Exercise brief: In the records that follow, find each line with "DxpLOGGER" and pull it out.

Dataset entries:
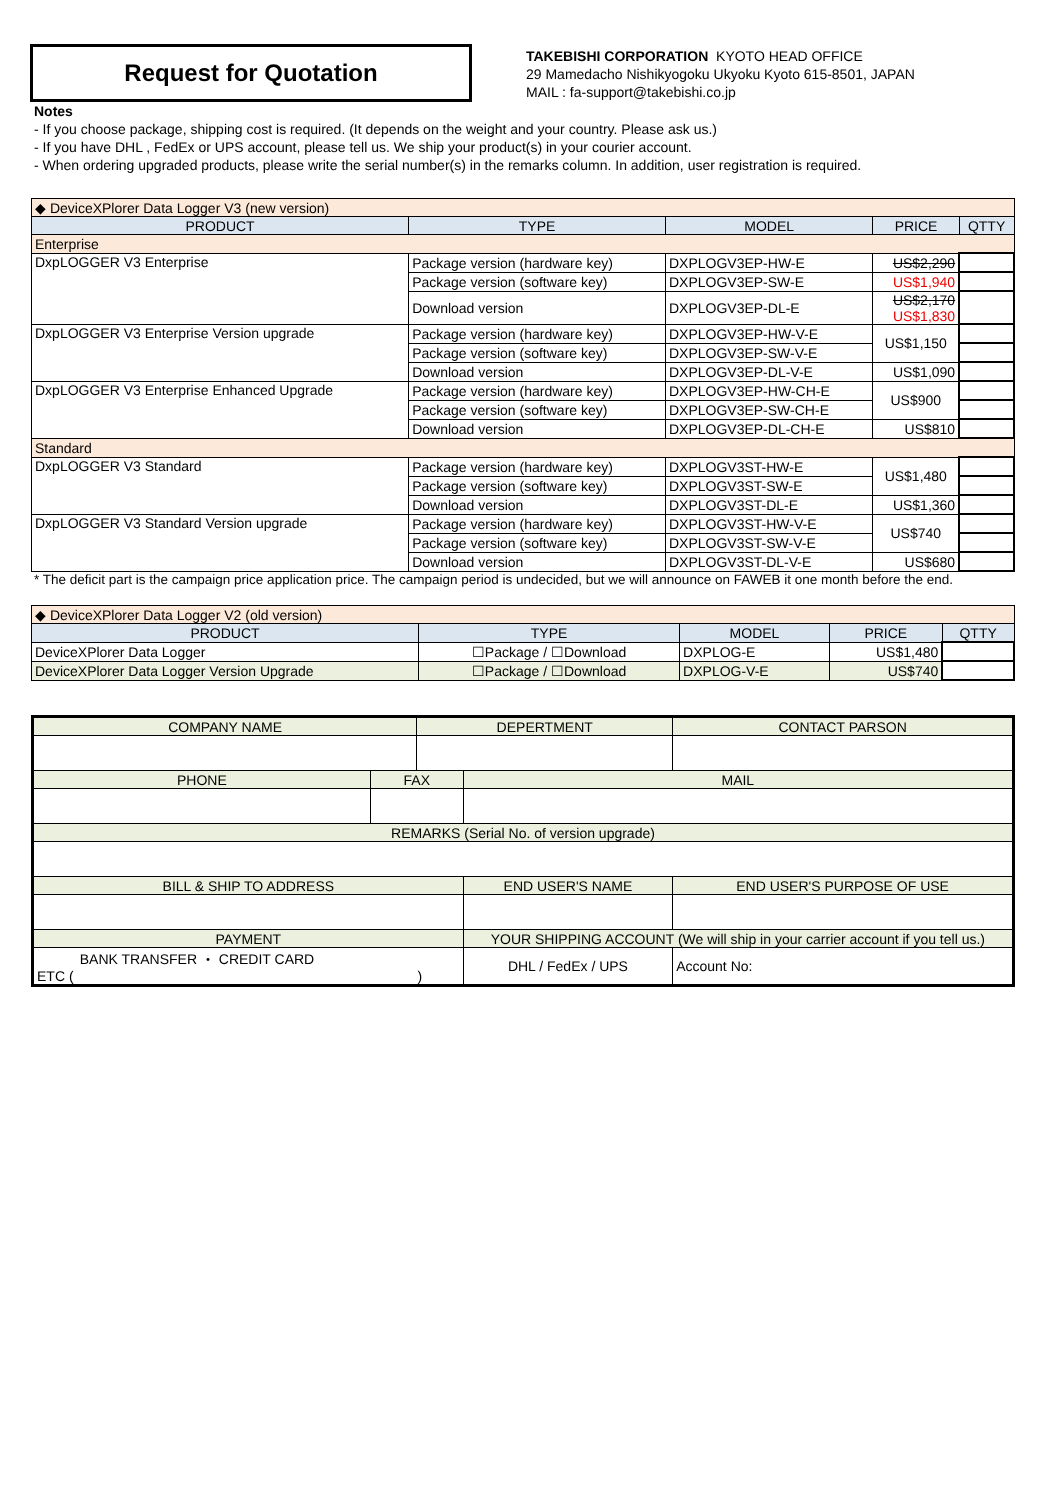Request for Quotation
TAKEBISHI CORPORATION KYOTO HEAD OFFICE
29 Mamedacho Nishikyogoku Ukyoku Kyoto 615-8501, JAPAN
MAIL : fa-support@takebishi.co.jp
Notes
- If you choose package, shipping cost is required. (It depends on the weight and your country. Please ask us.)
- If you have DHL , FedEx or UPS account, please tell us. We ship your product(s) in your courier account.
- When ordering upgraded products, please write the serial number(s) in the remarks column. In addition, user registration is required.
| ◆ DeviceXPlorer Data Logger V3 (new version) | | | | |
| PRODUCT | TYPE | MODEL | PRICE | QTTY |
| Enterprise | | | | |
| DxpLOGGER V3 Enterprise | Package version (hardware key) | DXPLOGV3EP-HW-E | US$2,290 | |
| | Package version (software key) | DXPLOGV3EP-SW-E | US$1,940 | |
| | Download version | DXPLOGV3EP-DL-E | US$2,170 US$1,830 | |
| DxpLOGGER V3 Enterprise Version upgrade | Package version (hardware key) | DXPLOGV3EP-HW-V-E | US$1,150 | |
| | Package version (software key) | DXPLOGV3EP-SW-V-E | | |
| | Download version | DXPLOGV3EP-DL-V-E | US$1,090 | |
| DxpLOGGER V3 Enterprise Enhanced Upgrade | Package version (hardware key) | DXPLOGV3EP-HW-CH-E | US$900 | |
| | Package version (software key) | DXPLOGV3EP-SW-CH-E | | |
| | Download version | DXPLOGV3EP-DL-CH-E | US$810 | |
| Standard | | | | |
| DxpLOGGER V3 Standard | Package version (hardware key) | DXPLOGV3ST-HW-E | US$1,480 | |
| | Package version (software key) | DXPLOGV3ST-SW-E | | |
| | Download version | DXPLOGV3ST-DL-E | US$1,360 | |
| DxpLOGGER V3 Standard Version upgrade | Package version (hardware key) | DXPLOGV3ST-HW-V-E | US$740 | |
| | Package version (software key) | DXPLOGV3ST-SW-V-E | | |
| | Download version | DXPLOGV3ST-DL-V-E | US$680 | |
* The deficit part is the campaign price application price. The campaign period is undecided, but we will announce on FAWEB it one month before the end.
| ◆ DeviceXPlorer Data Logger V2 (old version) | | | | |
| PRODUCT | TYPE | MODEL | PRICE | QTTY |
| DeviceXPlorer Data Logger | ☐Package / ☐Download | DXPLOG-E | US$1,480 | |
| DeviceXPlorer Data Logger Version Upgrade | ☐Package / ☐Download | DXPLOG-V-E | US$740 | |
| COMPANY NAME | | DEPERTMENT | | CONTACT PARSON |
| PHONE | FAX | | MAIL | |
| REMARKS (Serial No. of version upgrade) | | | | |
| BILL & SHIP TO ADDRESS | | | END USER'S NAME | END USER'S PURPOSE OF USE |
| PAYMENT | | | YOUR SHIPPING ACCOUNT (We will ship in your carrier account if you tell us.) | |
| BANK TRANSFER ・ CREDIT CARD ETC ( ) | | | DHL / FedEx / UPS | Account No: |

Response:
| DxpLOGGER V3 Enterprise | Package version (hardware key) | DXPLOGV3EP-HW-E | US$2,290 | |
| DxpLOGGER V3 Enterprise Version upgrade | Package version (hardware key) | DXPLOGV3EP-HW-V-E | US$1,150 | |
| DxpLOGGER V3 Enterprise Enhanced Upgrade | Package version (hardware key) | DXPLOGV3EP-HW-CH-E | US$900 | |
| DxpLOGGER V3 Standard | Package version (hardware key) | DXPLOGV3ST-HW-E | US$1,480 | |
| DxpLOGGER V3 Standard Version upgrade | Package version (hardware key) | DXPLOGV3ST-HW-V-E | US$740 | |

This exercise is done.